▶ [Task requirements] Among the entries that follow, find the lines containing the string "shifted" and copy them.

Spatial grounding data:
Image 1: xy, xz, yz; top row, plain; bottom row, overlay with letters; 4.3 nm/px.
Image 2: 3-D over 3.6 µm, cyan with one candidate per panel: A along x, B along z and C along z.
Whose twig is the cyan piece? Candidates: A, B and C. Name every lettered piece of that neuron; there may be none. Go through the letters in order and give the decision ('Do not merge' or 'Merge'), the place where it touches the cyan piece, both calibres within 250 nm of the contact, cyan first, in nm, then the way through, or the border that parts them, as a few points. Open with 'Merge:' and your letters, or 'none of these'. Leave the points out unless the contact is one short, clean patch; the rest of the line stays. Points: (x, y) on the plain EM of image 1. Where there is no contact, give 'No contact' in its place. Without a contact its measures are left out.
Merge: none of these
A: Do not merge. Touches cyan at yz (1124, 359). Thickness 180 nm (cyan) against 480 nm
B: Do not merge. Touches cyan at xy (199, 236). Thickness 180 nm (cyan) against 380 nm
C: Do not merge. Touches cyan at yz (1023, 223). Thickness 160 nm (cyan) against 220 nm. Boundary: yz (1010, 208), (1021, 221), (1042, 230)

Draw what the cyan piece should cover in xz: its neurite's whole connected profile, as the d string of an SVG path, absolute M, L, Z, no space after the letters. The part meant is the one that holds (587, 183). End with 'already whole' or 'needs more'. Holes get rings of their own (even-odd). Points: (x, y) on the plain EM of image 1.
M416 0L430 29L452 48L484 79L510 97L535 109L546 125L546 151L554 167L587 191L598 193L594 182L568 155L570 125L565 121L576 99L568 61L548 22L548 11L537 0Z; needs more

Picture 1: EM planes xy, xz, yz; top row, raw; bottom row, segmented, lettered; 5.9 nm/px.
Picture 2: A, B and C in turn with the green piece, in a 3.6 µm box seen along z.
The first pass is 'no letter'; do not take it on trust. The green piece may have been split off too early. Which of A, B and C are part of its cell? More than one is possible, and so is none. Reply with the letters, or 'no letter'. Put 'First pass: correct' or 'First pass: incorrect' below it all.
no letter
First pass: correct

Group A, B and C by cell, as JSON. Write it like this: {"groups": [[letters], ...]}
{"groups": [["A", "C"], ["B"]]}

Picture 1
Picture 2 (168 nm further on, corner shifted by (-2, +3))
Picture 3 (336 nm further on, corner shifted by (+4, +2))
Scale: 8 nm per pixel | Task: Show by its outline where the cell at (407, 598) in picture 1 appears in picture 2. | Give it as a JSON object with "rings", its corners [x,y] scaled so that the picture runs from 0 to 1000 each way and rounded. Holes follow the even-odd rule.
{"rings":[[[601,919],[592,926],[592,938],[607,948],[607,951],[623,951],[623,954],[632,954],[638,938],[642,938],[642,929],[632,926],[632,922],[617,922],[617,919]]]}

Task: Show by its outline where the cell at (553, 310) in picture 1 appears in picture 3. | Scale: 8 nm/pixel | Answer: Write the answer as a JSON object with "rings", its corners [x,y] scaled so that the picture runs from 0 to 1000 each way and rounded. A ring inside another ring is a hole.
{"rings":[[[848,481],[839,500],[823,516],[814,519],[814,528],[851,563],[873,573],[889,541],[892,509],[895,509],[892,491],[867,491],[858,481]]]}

▶ [Solution]
Picture 2 (168 nm further on, corner shifted by (-2, +3))
Picture 3 (336 nm further on, corner shifted by (+4, +2))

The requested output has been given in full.